The company burned through approximately $25 million of its cash to fund operations over the 39 weeks ended Sept. 27, while raising $30 million from a debt offering during that period, $5 million of which was used to make a payment on its line of credit, another $3 million was used to pay financing fees, all according to filings.
About $12 million is drawn on its $17 million credit facility as of Sept. 27. Add it all up and Body Central only has about $5 million in liquidity, with no availability on its revolver, a difficult place to be.
The retailer of tops, dresses, bottoms, jewelry, accessories and shoes under its Body Central, Sexy Stretch and Lipstick Lingerie labels probably describes its own situation best.
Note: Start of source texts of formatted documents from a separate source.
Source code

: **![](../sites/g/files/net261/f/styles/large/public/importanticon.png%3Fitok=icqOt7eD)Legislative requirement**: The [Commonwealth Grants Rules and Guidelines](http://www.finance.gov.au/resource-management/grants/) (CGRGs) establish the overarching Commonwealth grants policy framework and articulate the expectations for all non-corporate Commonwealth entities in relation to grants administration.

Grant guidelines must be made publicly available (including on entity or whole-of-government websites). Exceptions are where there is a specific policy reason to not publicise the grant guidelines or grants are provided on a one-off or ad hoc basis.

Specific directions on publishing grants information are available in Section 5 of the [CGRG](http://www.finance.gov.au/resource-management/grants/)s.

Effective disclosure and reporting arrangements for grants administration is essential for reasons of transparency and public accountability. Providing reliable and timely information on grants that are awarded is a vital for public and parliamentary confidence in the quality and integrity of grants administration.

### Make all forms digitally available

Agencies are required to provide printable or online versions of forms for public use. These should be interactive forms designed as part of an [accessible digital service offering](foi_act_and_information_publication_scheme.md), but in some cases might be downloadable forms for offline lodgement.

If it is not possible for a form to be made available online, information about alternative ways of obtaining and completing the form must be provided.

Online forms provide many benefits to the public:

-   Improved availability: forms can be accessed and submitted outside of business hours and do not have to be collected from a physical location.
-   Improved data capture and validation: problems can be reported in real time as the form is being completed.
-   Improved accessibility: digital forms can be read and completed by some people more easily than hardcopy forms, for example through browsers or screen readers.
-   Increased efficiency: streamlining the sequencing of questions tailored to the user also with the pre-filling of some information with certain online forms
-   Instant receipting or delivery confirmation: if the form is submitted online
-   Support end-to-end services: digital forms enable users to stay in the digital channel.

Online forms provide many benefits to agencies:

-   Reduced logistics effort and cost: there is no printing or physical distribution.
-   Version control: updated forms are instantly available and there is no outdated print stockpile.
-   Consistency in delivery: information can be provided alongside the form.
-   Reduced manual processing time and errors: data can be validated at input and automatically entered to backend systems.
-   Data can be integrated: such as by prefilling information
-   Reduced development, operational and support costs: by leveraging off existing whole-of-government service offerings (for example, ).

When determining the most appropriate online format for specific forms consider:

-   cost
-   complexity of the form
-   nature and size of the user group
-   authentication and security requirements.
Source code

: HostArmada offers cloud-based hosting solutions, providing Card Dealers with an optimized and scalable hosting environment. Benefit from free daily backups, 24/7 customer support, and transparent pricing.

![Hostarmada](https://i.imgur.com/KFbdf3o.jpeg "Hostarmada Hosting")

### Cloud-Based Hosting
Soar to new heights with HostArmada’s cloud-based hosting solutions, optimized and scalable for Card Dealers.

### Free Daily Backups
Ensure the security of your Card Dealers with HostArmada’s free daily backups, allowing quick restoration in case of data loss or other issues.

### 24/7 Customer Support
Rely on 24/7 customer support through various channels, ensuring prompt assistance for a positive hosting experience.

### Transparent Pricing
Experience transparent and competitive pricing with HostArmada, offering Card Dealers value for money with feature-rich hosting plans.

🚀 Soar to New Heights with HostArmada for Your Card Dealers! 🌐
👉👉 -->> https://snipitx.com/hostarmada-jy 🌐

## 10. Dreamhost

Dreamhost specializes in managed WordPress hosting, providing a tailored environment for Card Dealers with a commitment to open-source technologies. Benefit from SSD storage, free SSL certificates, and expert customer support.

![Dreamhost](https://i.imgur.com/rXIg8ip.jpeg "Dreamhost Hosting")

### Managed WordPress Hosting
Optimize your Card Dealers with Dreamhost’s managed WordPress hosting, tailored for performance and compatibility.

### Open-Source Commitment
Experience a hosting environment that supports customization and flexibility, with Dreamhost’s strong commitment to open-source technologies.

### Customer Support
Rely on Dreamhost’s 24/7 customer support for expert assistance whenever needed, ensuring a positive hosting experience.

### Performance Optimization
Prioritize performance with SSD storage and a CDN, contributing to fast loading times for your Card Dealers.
In a quarterly report filed on Aug. 14, Body Central said that there is substantial doubt about its ability to continue as a going-concern due to a continued decline in sales, a decline in trade support, competitive industry conditions and an increase in its expenses.
"The company has continued to experience decreased demand in both its stores and direct business operating segments and, as a result, has continued to experience material contractions in vendor trade terms which requires the company to make prepayments on its merchandise prior to the processing and delivery of merchandise to its distribution facility. These factors had a significant negative impact on the company's operating results and cash flows during the first half of 2014," Body Central said in the report filed with the SEC.
Body Central's stock has plummeted from a 52 week high of more than $43 per share to a Nov. 17 close of $2.35.
A common criticism of retailers such as Wet Seal, dELiA*s, Cache and Body Central is that they are no longer seen as distinguishable brands or as brands strong enough to lure in shoppers while commanding at least some premium.
"It's not easy if a brand's relevancy is gone; there's very little you can do at that point," one retail expert pointed out.
Rather, these retailers are seen merely as distribution points, offering goods similar to other retailers', and forced to rely solely on promotions or competing on price.
Consumers are going to these places to buy product at a bargain, not for the brand, said an industry banker. That behavior eats into margins of these retailers whose sourcing and distribution, and therefore, ability to control costs, is already not as strong as some of their competitors.
Competing on price is a losing proposition for these sellers, the source said, because companies such as Fast Retailing Co. Ltd.'s Uniqlo, Forever 21 Inc., Industria de Diseño Textil SA's Zara, H&M Hennes & Mauritz AB, Topshop and Loblaw Cos. Ltd.'s Joe Fresh are so adept at sourcing and distribution that they can get the latest fashion looks out first, and control costs enough to offer the cheapest price.
The advent of the foreign retailers such as H&M and Zara has "made a big dent in the wallets of their customer," the retail lender said of traditional U.S. players.
Troubled retailers such as Wet Seal, Cache, dELiA*s and Body Central, among others, lack the logistical advantage and bankable brands.
In addition, one industry source noted that general apparel retailers, especially in the teen space, are also being hurt. That person added that the fast fashion teen retail space has been hit especially hard with mall-based traffic declining precipitously.
The space has become oversaturated and is ripe for consolidation, the source said. Thus, a couple of retailers end up liquidating. As a result, another industry watcher declared, there are "going to be some casualties."